Jesus gets questioned by those who are concerned about ritual purity and staying clean.  Distance is their protection.  But Jesus isn’t having any of it.  He cannot be contaminated or kept away from those who need him.  Life and religion is not about contamination, and ritual and laws and keeping separate.  Those things will only drive people away from each other.  Life and religion is about relationship, love, and mercy, about drawing near.  For those that live by laws, they don’t need Jesus, they don’t want Jesus.  If you can do it yourself and be clean and be righteous, why would you need Jesus?  We do need Jesus.  Just sometimes, some of us recognize it and approach Jesus and ask for his healing and admit our own needs.  He always turns to those who need him as he does these folks today and invites us closer for healing and relationship.

We may sometimes feel that God is far away.  We may sometimes feel like we should be able to handle things ourselves.  We may sometimes feel like we’re strong enough, capable enough.  And then life throws us curveballs—an illness, a close call, a humbling moment and we suddenly see what a fool we’ve been.  We find God has always been close by.

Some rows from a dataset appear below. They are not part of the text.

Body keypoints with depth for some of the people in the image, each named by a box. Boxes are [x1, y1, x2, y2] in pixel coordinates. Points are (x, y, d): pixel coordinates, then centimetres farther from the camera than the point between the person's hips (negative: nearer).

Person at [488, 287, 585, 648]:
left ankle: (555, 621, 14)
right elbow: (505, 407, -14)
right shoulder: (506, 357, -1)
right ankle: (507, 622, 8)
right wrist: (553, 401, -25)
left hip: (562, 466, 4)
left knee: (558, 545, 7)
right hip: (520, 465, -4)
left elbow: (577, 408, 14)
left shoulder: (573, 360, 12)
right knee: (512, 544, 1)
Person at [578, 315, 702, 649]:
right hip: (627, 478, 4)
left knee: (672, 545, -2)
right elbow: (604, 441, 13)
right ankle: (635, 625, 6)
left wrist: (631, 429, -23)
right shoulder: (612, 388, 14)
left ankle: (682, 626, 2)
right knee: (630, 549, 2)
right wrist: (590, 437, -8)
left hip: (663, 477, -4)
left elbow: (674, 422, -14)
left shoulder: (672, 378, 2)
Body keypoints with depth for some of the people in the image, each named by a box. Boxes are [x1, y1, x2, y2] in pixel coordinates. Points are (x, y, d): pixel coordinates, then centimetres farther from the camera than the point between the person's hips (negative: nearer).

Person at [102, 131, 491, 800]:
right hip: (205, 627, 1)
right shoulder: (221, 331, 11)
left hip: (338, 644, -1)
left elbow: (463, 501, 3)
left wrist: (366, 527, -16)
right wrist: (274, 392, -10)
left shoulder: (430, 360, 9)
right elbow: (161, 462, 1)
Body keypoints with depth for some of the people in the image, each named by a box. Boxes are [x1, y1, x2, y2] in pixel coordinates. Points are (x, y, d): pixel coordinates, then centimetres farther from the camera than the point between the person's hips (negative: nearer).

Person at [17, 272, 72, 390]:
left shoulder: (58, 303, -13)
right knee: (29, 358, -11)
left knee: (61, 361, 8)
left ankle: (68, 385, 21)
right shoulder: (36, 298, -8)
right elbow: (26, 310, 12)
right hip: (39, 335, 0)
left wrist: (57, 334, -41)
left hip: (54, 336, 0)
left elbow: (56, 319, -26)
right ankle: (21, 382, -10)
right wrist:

I recently saw the cutest little 2 year old walking down Powell blvd with his mom and sister.  This little kid absolutely refused to hold his mom’s hand.  I was driving but I was keeping an eye out because you never know when he might dart out in the street.  His mom tried to take his hand 4 or 5 times and he just wrenched away, determined to do it himself.  I had to think of how often I treat God like that.  Here God is reaching out trying to guide us and help us and we just want “to do it myself!”  If only we could get through being toddlers.  God is there with us, near to us, trying to hold our hand.  The community is here trying to hold our hand.  In our more gracious moments, may we reach out and take that hand and walk together and experience relationship, love, and hope.